A change is coming in the way most city of Hannibal departments communicate, which will enhance safety and cut costs.
A change is coming in the way most city of Hannibal departments communicate, which will enhance safety and cut costs. Those benefits will be provided by new microwave radio technology the City Council approved spending just under $45,000 for on Tuesday night.
At the top of the list of benefits is enhanced public safety, according to HPD Chief Lyndell Davis.
“Due to the geography of Hannibal, public safety radio communications with portable radios are often plagued with interference or ‘dead’ spots where communication is difficult or non-existent,” said Davis in an e-mail to the Courier-Post. “The fourth antenna site should improve our ability to communicate while using portable radios when out by the hospital, clinic, community college, etc. There already has been significant development on the western part of the community with more to come so the fourth antenna site is a necessary step to insure the city can provide the best service possible by improving our ability to communicate.”
Improved communication will also make the job of officers a bit safer.
“Adequate ability to provide radio communication for our personnel when away from their vehicle allows officers to request assistance when needed and allows for dispatchers and supervisors to conduct verbal status/safety checks with public safety personnel,” said Davis. “It is not uncommon for incidents that might at first be stabilized to escalate in intensity instantly and the need for additional staffing or assistance from other agencies is required. Plus it is our practice to check those we make contact with for any outstanding warrants or any known violent tendencies.”
Another significant benefit the new system will provide is a cash savings for the fiscally stressed city.
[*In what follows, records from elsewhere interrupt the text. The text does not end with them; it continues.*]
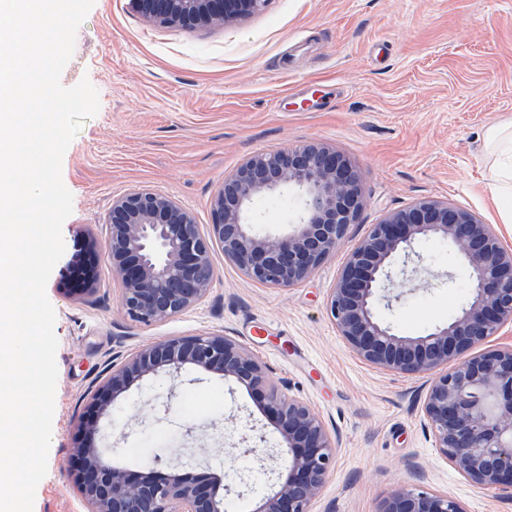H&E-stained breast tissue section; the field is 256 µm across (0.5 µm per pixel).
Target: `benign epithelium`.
<instances>
[{
	"mask_svg": "<svg viewBox=\"0 0 512 512\" xmlns=\"http://www.w3.org/2000/svg\"><path fill=\"white\" fill-rule=\"evenodd\" d=\"M268 0H136L143 20L165 27L231 24L261 12ZM301 191L302 210L283 235L261 234L247 219L253 201L284 186ZM363 207L359 175L349 159L322 144L247 158L211 200L212 224L200 232L192 212L149 189L114 200L106 217L111 273L121 285L124 313L150 325L189 310L212 290L211 249L249 279L291 287L342 244ZM455 247L468 288L459 312L414 336L377 314L380 290L423 270L420 245ZM337 332L365 362L398 374H429L424 413L435 447L461 475L488 490H512V347L483 349L512 324V250L491 225L445 201L423 199L389 213L352 247L332 289ZM186 367L220 374L263 394L286 449L284 480L252 512H310L335 456L320 415L282 392L270 368L244 344L220 333L158 340L127 356L91 395L68 475L87 512H224L226 498L249 483L213 477L164 476L174 459L154 458L141 471L112 463L99 448V422L112 414L130 382ZM379 512H465L455 499L398 488Z\"/></svg>",
	"mask_w": 512,
	"mask_h": 512,
	"instance_id": "obj_1",
	"label": "benign epithelium"
}]
</instances>
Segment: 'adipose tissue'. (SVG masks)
Returning <instances> with one entry per match:
<instances>
[{
	"label": "adipose tissue",
	"instance_id": "obj_1",
	"mask_svg": "<svg viewBox=\"0 0 512 512\" xmlns=\"http://www.w3.org/2000/svg\"><path fill=\"white\" fill-rule=\"evenodd\" d=\"M485 148L492 157L488 191L497 203L501 222L512 224V122L490 125Z\"/></svg>",
	"mask_w": 512,
	"mask_h": 512
}]
</instances>
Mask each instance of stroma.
<instances>
[{
    "mask_svg": "<svg viewBox=\"0 0 512 512\" xmlns=\"http://www.w3.org/2000/svg\"><path fill=\"white\" fill-rule=\"evenodd\" d=\"M88 78L98 113L82 124L62 161L73 209L62 228L65 252L46 287L56 320L58 380L47 473L33 512H86L66 470L79 417L98 381L126 356L165 337L221 332L244 343L284 391L308 402L336 438V459L310 512H378L405 487L445 494L465 512H512V492L484 490L438 452L423 412L425 375L369 365L348 348L328 310L346 261L342 248L307 280L272 288L211 259L216 278L193 308L163 323L130 320L109 270L106 215L114 198L148 188L212 221L211 198L248 156L320 143L358 171L364 208L347 231L361 240L389 212L424 197L471 210L512 249L487 191L491 160L484 134L512 120V0H269L263 11L223 27H164L143 21L135 0H95L61 75ZM288 208L255 199L249 219L283 232ZM99 242L98 291L70 289L68 263L83 230ZM429 270L403 285L379 316L418 334L457 313L456 250L425 247ZM115 464L140 469L162 455L179 472L252 491L228 512H252L270 489L258 463L233 450L257 428L267 447L279 432L261 399L222 375L182 369L177 377L134 380L104 420Z\"/></svg>",
    "mask_w": 512,
    "mask_h": 512,
    "instance_id": "stroma-1",
    "label": "stroma"
}]
</instances>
Because “multiple telephone land lines” will no longer be necessary to help provide radio communications, it is estimated the city will see a savings of $700 per month, according to City Clerk Angel Vance.
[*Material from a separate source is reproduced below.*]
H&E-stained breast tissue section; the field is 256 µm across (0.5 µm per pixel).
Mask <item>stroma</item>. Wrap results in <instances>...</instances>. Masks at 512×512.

“This (microwave technology) will eliminate the need for point-to-point circuits,” she said. “It will definitely pay for itself in not too awful long based on our calculations, which will free up additional revenue.”
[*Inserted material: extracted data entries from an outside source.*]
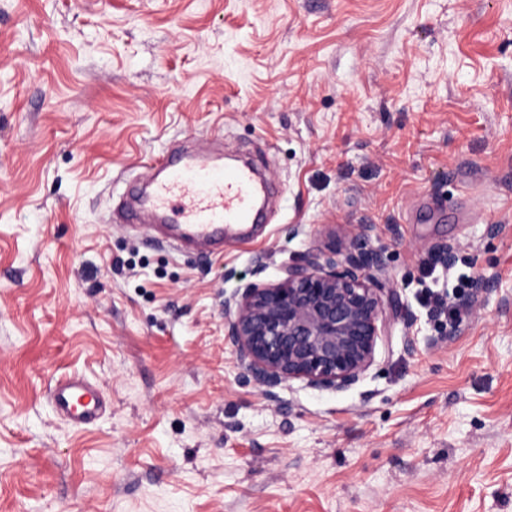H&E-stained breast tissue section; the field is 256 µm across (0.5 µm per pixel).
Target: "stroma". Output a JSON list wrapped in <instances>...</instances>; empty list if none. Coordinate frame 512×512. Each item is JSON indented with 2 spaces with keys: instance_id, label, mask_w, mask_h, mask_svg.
<instances>
[{
  "instance_id": "35a3bbf8",
  "label": "stroma",
  "mask_w": 512,
  "mask_h": 512,
  "mask_svg": "<svg viewBox=\"0 0 512 512\" xmlns=\"http://www.w3.org/2000/svg\"><path fill=\"white\" fill-rule=\"evenodd\" d=\"M181 146L261 157L251 243L120 223ZM356 224L415 320L269 401L224 298ZM445 241L496 283L450 315ZM0 512H512V0H0ZM52 404L57 415L81 424L97 421L104 411L98 389L79 377L58 380L52 389Z\"/></svg>"
}]
</instances>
The change will not require updates or modifications to the overall radio system’s hardware – desk-mounted, hand-held and vehicle radio gear.
“We are not replacing the entire communication equipment, only the need for multiple telephone landlines,” said Davis. “The microwave technology will be used at all three of the current tower sites and the additional fourth site.”
The new fourth antenna site will be a Board of Public Works water tower. Davis thanked the BPW for its cooperation.
The radio system upgrade will not just benefit the HPD. According to Davis, the radio communications of the Fire, Parks & Recreation, Code Enforcement and Street departments will also be affected by the upcoming change, which will take place in the next month.
One thing that won’t be impacted by the change is one of the most popular pastimes in Hannibal – the monitoring of police and fire calls by the public.
“There should be no change to scanner traffic by the implementation of the microwave technology. The radio transmission heard by the scanner is received from the main tower after it has been sent there by the microwave antenna. Currently this is done by phone line,” said Davis.